Zusätzlich gibt es ein einfaches, aber gut umgesetztes System rund um Diamanten, die sich in Waffen und Ausrüstung einbauen oder für noch kräftigere Artefakte miteinander verbinden lassen. In Kisten und Schatztruhen findet der Heldentrupp außerdem allerlei Zaubertränke, die etwa die Gesundheit wiederherstellen oder für bestimmte Zeit die Verteidigungswerte erhöhen.

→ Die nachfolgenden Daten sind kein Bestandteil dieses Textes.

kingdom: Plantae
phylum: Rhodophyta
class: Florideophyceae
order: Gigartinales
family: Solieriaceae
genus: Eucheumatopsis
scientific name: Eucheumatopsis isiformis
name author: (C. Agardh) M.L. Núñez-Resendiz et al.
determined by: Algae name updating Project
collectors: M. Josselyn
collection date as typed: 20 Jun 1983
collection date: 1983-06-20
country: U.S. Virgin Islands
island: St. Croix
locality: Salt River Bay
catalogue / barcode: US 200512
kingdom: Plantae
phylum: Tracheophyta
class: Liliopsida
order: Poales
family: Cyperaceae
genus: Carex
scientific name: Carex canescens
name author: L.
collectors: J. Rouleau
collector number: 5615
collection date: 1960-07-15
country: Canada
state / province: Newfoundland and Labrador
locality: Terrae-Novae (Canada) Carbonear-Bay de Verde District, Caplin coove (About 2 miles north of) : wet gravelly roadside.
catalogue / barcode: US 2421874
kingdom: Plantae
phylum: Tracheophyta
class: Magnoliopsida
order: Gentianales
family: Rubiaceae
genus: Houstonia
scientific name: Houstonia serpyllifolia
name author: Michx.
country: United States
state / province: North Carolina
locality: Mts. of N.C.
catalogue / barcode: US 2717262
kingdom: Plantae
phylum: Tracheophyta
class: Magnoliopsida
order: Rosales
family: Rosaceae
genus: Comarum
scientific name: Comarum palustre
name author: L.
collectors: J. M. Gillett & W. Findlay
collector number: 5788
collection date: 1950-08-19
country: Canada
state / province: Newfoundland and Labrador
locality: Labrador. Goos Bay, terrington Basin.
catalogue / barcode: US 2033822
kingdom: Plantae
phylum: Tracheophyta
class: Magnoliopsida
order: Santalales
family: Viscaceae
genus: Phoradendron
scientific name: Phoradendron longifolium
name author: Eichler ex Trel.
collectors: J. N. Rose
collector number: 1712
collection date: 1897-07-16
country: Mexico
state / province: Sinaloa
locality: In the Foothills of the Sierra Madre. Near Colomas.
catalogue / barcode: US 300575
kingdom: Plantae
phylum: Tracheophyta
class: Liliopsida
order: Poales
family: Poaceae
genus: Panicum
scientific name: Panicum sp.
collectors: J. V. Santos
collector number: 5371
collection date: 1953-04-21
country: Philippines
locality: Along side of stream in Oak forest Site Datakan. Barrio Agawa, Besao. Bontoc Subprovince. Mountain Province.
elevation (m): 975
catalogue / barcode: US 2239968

Child of Light ist ab dem 30. April 2014 als Download für Playstation 3 und 4, die Xbox 360 und One, die Nintendo Wii U und für Windows-PC auf Uplay und Steam erhältlich; alle Versionen kosten rund 15 Euro. Die Windows-PC-Version ist für ebenfalls rund 15 Euro auch im Handel verfügbar, ebenso wie für rund 20 Euro die Fassung für PS3 und PS4. Die USK hat dem Spiel eine Freigabe ab 6 Jahren erteilt.
Fazit
Child of Light lebt vor allem von der Atmosphäre und der teils wunderschön gezeichneten Grafik. Die Hauptfigur Aurora wirkt anrührend-sympathisch, und man wünscht ihr von Anfang an ein Happy End in der düsteren Welt. Schade, dass die eigentliche Handlung sich als ziemlich banal entpuppt und auch die Reime eher holprig als poetisch wirken. Ein weiterer Schwachpunkt ist das Kampfsystem. Das ist zwar grundsätzlich gut ausgedacht, aber langfristig bietet es zu wenig Abwechslung und Tiefe.